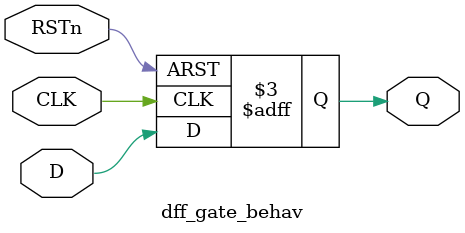
<source format=v>
`timescale 1ns / 1ps


module dff_gate_behav(
    input wire D,
    input wire CLK,
    input wire RSTn,
    output reg Q
    );
    
    always @(posedge CLK or negedge RSTn) begin
        if(!RSTn) begin
            Q <= 0;
        end
        else begin
            Q <= D;
        end
    end
endmodule

</source>
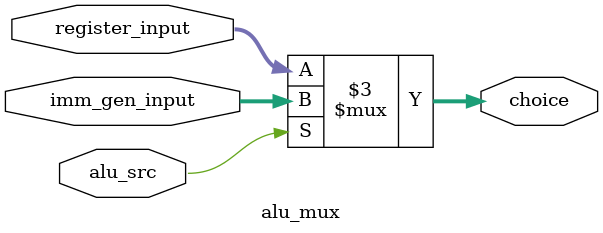
<source format=v>
module alu_mux (register_input,imm_gen_input,alu_src,choice);
    input [31:0] register_input, imm_gen_input;
    input alu_src;
    output reg [31:0] choice;

    always @(alu_src or register_input or imm_gen_input) begin
        if (alu_src)
            choice = imm_gen_input;
        else
            choice = register_input;
    end
endmodule
</source>
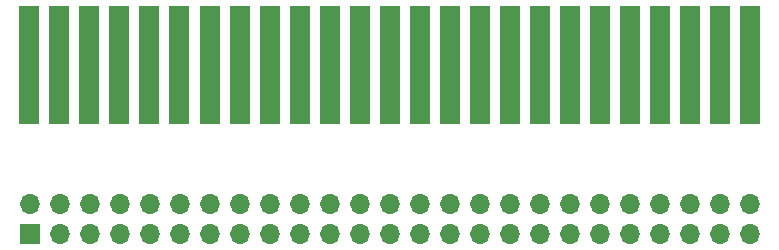
<source format=gbr>
%TF.GenerationSoftware,KiCad,Pcbnew,(6.0.0)*%
%TF.CreationDate,2022-11-25T01:18:30+00:00*%
%TF.ProjectId,CPC464-2MINI-EDGE,43504334-3634-42d3-924d-494e492d4544,rev?*%
%TF.SameCoordinates,Original*%
%TF.FileFunction,Soldermask,Bot*%
%TF.FilePolarity,Negative*%
%FSLAX46Y46*%
G04 Gerber Fmt 4.6, Leading zero omitted, Abs format (unit mm)*
G04 Created by KiCad (PCBNEW (6.0.0)) date 2022-11-25 01:18:30*
%MOMM*%
%LPD*%
G01*
G04 APERTURE LIST*
%ADD10R,1.700000X1.700000*%
%ADD11O,1.700000X1.700000*%
%ADD12R,1.800000X10.000000*%
G04 APERTURE END LIST*
D10*
%TO.C,PL2*%
X192384600Y-62743000D03*
D11*
X192384600Y-60203000D03*
X194924600Y-62743000D03*
X194924600Y-60203000D03*
X197464600Y-62743000D03*
X197464600Y-60203000D03*
X200004600Y-62743000D03*
X200004600Y-60203000D03*
X202544600Y-62743000D03*
X202544600Y-60203000D03*
X205084600Y-62743000D03*
X205084600Y-60203000D03*
X207624600Y-62743000D03*
X207624600Y-60203000D03*
X210164600Y-62743000D03*
X210164600Y-60203000D03*
X212704600Y-62743000D03*
X212704600Y-60203000D03*
X215244600Y-62743000D03*
X215244600Y-60203000D03*
X217784600Y-62743000D03*
X217784600Y-60203000D03*
X220324600Y-62743000D03*
X220324600Y-60203000D03*
X222864600Y-62743000D03*
X222864600Y-60203000D03*
X225404600Y-62743000D03*
X225404600Y-60203000D03*
X227944600Y-62743000D03*
X227944600Y-60203000D03*
X230484600Y-62743000D03*
X230484600Y-60203000D03*
X233024600Y-62743000D03*
X233024600Y-60203000D03*
X235564600Y-62743000D03*
X235564600Y-60203000D03*
X238104600Y-62743000D03*
X238104600Y-60203000D03*
X240644600Y-62743000D03*
X240644600Y-60203000D03*
X243184600Y-62743000D03*
X243184600Y-60203000D03*
X245724600Y-62743000D03*
X245724600Y-60203000D03*
X248264600Y-62743000D03*
X248264600Y-60203000D03*
X250804600Y-62743000D03*
X250804600Y-60203000D03*
X253344600Y-62743000D03*
X253344600Y-60203000D03*
%TD*%
D12*
%TO.C,PL3*%
X192296200Y-48412400D03*
X194840568Y-48412400D03*
X197384937Y-48412400D03*
X199929305Y-48412400D03*
X202473674Y-48412400D03*
X205018042Y-48412400D03*
X207562411Y-48412400D03*
X210106779Y-48412400D03*
X212651147Y-48412400D03*
X215195516Y-48412400D03*
X217739884Y-48412400D03*
X220284253Y-48412400D03*
X222828621Y-48412400D03*
X225372989Y-48412400D03*
X227917358Y-48412400D03*
X230461726Y-48412400D03*
X233006095Y-48412400D03*
X235550463Y-48412400D03*
X238094832Y-48412400D03*
X240639200Y-48412400D03*
X243183568Y-48412400D03*
X245727200Y-48412400D03*
X248277200Y-48412400D03*
X250817200Y-48412400D03*
X253357200Y-48412400D03*
%TD*%
M02*

</source>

§

** TASK REQUIREMENTS **
Your answer should be the lines from the first record down to the line containing "X197464600Y-60203000D03*", restated exactly, with no pictures.

** RESPONSE TO THE TASK **
<source format=v>
`timescale 1ns / 1ps


module dff_gate_behav(
    input wire D,
    input wire CLK,
    input wire RSTn,
    output reg Q
    );
    
    always @(posedge CLK or negedge RSTn) begin
        if(!RSTn) begin
            Q <= 0;
        end
        else begin
            Q <= D;
        end
    end
endmodule

</source>
<source format=v>
module alu_mux (register_input,imm_gen_input,alu_src,choice);
    input [31:0] register_input, imm_gen_input;
    input alu_src;
    output reg [31:0] choice;

    always @(alu_src or register_input or imm_gen_input) begin
        if (alu_src)
            choice = imm_gen_input;
        else
            choice = register_input;
    end
endmodule
</source>
<source format=gbr>
%TF.GenerationSoftware,KiCad,Pcbnew,(6.0.0)*%
%TF.CreationDate,2022-11-25T01:18:30+00:00*%
%TF.ProjectId,CPC464-2MINI-EDGE,43504334-3634-42d3-924d-494e492d4544,rev?*%
%TF.SameCoordinates,Original*%
%TF.FileFunction,Soldermask,Bot*%
%TF.FilePolarity,Negative*%
%FSLAX46Y46*%
G04 Gerber Fmt 4.6, Leading zero omitted, Abs format (unit mm)*
G04 Created by KiCad (PCBNEW (6.0.0)) date 2022-11-25 01:18:30*
%MOMM*%
%LPD*%
G01*
G04 APERTURE LIST*
%ADD10R,1.700000X1.700000*%
%ADD11O,1.700000X1.700000*%
%ADD12R,1.800000X10.000000*%
G04 APERTURE END LIST*
D10*
%TO.C,PL2*%
X192384600Y-62743000D03*
D11*
X192384600Y-60203000D03*
X194924600Y-62743000D03*
X194924600Y-60203000D03*
X197464600Y-62743000D03*
X197464600Y-60203000D03*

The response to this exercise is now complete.